SPIEGEL: In your opinion, which factor has contributed most to bringing calm to the situation in the country?

Maliki: There are many factors, but I see them in the following order. First, there is the political rapprochement we have managed to achieve in central Iraq. This has enabled us, above all, to pull the plug on al-Qaida. Second, there is the progress being made by our security forces. Third, there is the deep sense of abhorrence with which the population has reacted to the atrocities of al-Qaida and the militias. Finally, of course, there is the economic recovery.

Here is what Obama had to say about the "Surge" today:

In an interview with ABC's Terry Moran, Obama said that he "did not anticipate, and I think that this is a fair characterization, the convergence of not only the surge but the Sunni awakening in which a whole host of Sunni tribal leaders decided that they had had enough with Al Qaeda, in the Shii’a community the militias standing down to some degrees. So what you had is a combination of political factors inside of Iraq that then came right at the same time as terrific work by our troops.
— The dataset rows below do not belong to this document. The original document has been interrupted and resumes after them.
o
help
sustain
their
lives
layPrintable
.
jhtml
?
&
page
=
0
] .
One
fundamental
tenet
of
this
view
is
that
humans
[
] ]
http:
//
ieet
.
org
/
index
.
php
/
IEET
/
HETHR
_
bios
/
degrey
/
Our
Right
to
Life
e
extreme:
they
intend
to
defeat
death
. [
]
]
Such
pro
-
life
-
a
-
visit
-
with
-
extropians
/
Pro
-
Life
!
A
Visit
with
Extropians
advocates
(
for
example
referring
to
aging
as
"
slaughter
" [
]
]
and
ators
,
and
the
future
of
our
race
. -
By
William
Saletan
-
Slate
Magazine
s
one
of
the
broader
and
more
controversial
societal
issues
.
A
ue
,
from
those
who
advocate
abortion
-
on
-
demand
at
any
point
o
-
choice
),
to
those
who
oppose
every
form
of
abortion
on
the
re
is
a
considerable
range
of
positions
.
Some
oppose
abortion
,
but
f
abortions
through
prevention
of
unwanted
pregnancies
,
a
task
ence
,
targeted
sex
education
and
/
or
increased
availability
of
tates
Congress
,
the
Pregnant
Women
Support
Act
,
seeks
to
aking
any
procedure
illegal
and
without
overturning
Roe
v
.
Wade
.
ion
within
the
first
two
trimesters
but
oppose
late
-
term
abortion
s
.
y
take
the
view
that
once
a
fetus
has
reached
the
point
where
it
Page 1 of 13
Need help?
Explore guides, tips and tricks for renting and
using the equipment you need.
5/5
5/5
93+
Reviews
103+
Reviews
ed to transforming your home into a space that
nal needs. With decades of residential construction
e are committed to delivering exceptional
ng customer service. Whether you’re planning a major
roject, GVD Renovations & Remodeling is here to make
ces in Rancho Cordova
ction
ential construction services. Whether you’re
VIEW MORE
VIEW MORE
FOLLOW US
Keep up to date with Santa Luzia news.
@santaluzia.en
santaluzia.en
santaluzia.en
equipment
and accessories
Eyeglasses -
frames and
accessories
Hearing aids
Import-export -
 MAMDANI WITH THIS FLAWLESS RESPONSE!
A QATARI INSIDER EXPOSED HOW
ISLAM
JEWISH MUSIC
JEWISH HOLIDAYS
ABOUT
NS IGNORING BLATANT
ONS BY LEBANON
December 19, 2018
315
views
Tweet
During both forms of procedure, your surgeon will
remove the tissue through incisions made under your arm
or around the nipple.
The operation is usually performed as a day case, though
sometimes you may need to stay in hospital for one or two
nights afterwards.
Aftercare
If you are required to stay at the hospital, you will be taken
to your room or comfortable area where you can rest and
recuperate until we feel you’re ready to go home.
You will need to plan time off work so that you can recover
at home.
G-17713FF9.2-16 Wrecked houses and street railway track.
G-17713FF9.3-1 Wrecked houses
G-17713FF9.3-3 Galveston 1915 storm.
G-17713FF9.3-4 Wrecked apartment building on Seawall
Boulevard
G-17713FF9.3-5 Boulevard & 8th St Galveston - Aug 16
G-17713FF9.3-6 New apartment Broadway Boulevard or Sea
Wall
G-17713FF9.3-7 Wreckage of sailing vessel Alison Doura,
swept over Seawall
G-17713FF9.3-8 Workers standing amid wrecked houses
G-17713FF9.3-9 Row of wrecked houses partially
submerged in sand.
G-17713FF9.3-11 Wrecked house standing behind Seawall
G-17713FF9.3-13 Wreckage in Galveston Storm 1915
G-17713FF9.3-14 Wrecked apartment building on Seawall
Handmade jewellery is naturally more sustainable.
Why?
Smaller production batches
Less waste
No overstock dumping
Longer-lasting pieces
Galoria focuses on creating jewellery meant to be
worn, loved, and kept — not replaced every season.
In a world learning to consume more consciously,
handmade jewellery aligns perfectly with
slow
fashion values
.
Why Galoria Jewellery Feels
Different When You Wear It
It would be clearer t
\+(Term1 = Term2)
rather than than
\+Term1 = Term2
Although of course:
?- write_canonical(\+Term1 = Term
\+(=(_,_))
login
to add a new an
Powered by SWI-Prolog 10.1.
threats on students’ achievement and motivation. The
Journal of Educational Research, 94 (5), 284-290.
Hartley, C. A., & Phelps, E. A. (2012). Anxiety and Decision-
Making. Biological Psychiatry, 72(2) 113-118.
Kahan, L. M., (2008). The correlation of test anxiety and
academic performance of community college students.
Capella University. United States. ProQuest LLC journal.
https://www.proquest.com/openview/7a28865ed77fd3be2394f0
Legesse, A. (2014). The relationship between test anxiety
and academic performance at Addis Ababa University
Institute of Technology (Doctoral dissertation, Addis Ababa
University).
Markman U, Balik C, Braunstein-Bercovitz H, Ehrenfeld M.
Had those political factors not occurred, I think that my assessment would have been correct."

The statement by Maliki (which Obama's statement mirrors) has gotten little, if no attention in the MSM. Instead we keep hearing McCain's screeching about how Obama is not crediting the Surge with the reduction in violence and how "naive" Obama is for not seeing how the "Surge" is the reason he's able to visit there today.

Well, Kevin Drum over at Washington Monthly lists a timeline of events leading up to the "Surge" and draws the same conclusion as Barack Obama.

 

Say what you will about the surge, which does indeed deserve a share of the credit for reducing violence and increasing security in Baghdad. But it pretty obviously wasn't related to either the Shia militia stand-down or the Sunni Awakening, since both those things began before Petraeus took over in Iraq and before the surge was even a gleam in George Bush's eye. American troops played a role in the Sadr ceasefire and (especially) the Awakening, but the surge itself didn't — and without them, the surge would certainly have failed. Obama has it exactly right.

Calling Keith Olberman!! Will these facts ever filter in to the MSM? I'd like to see Obama and his surrogates push this narrative a little (ok, a LOT) more when he returns to the US. It's a great way to counter McCain's only foreign policy card.